[Records from a collection]

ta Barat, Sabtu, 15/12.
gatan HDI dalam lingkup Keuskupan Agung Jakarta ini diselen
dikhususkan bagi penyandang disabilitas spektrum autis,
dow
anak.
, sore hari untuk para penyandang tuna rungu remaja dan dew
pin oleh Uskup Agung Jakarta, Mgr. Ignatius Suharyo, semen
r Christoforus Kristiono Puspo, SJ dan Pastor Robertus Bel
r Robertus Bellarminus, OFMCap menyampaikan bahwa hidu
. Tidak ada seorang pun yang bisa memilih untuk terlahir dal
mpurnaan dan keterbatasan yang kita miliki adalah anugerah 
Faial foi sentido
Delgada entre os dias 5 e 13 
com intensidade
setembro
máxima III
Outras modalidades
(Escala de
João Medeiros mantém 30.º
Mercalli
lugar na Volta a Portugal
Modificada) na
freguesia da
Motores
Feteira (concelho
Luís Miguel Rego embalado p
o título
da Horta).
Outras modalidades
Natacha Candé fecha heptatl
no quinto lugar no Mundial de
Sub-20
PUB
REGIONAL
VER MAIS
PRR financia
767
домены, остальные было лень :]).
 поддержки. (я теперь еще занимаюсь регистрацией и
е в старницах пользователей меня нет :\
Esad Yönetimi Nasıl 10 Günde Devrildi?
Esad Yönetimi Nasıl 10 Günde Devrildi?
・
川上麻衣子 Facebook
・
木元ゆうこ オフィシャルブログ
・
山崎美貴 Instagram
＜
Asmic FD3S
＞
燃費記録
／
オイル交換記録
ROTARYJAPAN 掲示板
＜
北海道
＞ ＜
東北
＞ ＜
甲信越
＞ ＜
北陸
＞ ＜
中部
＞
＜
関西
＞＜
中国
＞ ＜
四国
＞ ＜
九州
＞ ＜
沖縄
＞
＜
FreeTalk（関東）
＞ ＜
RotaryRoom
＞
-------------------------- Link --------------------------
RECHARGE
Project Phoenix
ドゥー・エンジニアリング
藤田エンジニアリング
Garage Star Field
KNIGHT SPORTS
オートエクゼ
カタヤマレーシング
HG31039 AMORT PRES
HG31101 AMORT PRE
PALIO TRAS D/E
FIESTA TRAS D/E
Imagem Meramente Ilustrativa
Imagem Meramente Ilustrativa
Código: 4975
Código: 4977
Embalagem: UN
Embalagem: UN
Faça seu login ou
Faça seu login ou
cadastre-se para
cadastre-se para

TASK INSTRUCTIONS = Transcribe every line of the records above word for word, keeping each one as it appears.

PROBLEM SOLUTION =
ta Barat, Sabtu, 15/12.
gatan HDI dalam lingkup Keuskupan Agung Jakarta ini diselen
dikhususkan bagi penyandang disabilitas spektrum autis,
dow
anak.
, sore hari untuk para penyandang tuna rungu remaja dan dew
pin oleh Uskup Agung Jakarta, Mgr. Ignatius Suharyo, semen
r Christoforus Kristiono Puspo, SJ dan Pastor Robertus Bel
r Robertus Bellarminus, OFMCap menyampaikan bahwa hidu
. Tidak ada seorang pun yang bisa memilih untuk terlahir dal
mpurnaan dan keterbatasan yang kita miliki adalah anugerah 
Faial foi sentido
Delgada entre os dias 5 e 13 
com intensidade
setembro
máxima III
Outras modalidades
(Escala de
João Medeiros mantém 30.º
Mercalli
lugar na Volta a Portugal
Modificada) na
freguesia da
Motores
Feteira (concelho
Luís Miguel Rego embalado p
o título
da Horta).
Outras modalidades
Natacha Candé fecha heptatl
no quinto lugar no Mundial de
Sub-20
PUB
REGIONAL
VER MAIS
PRR financia
767
домены, остальные было лень :]).
 поддержки. (я теперь еще занимаюсь регистрацией и
е в старницах пользователей меня нет :\
Esad Yönetimi Nasıl 10 Günde Devrildi?
Esad Yönetimi Nasıl 10 Günde Devrildi?
・
川上麻衣子 Facebook
・
木元ゆうこ オフィシャルブログ
・
山崎美貴 Instagram
＜
Asmic FD3S
＞
燃費記録
／
オイル交換記録
ROTARYJAPAN 掲示板
＜
北海道
＞ ＜
東北
＞ ＜
甲信越
＞ ＜
北陸
＞ ＜
中部
＞
＜
関西
＞＜
中国
＞ ＜
四国
＞ ＜
九州
＞ ＜
沖縄
＞
＜
FreeTalk（関東）
＞ ＜
RotaryRoom
＞
-------------------------- Link --------------------------
RECHARGE
Project Phoenix
ドゥー・エンジニアリング
藤田エンジニアリング
Garage Star Field
KNIGHT SPORTS
オートエクゼ
カタヤマレーシング
HG31039 AMORT PRES
HG31101 AMORT PRE
PALIO TRAS D/E
FIESTA TRAS D/E
Imagem Meramente Ilustrativa
Imagem Meramente Ilustrativa
Código: 4975
Código: 4977
Embalagem: UN
Embalagem: UN
Faça seu login ou
Faça seu login ou
cadastre-se para
cadastre-se para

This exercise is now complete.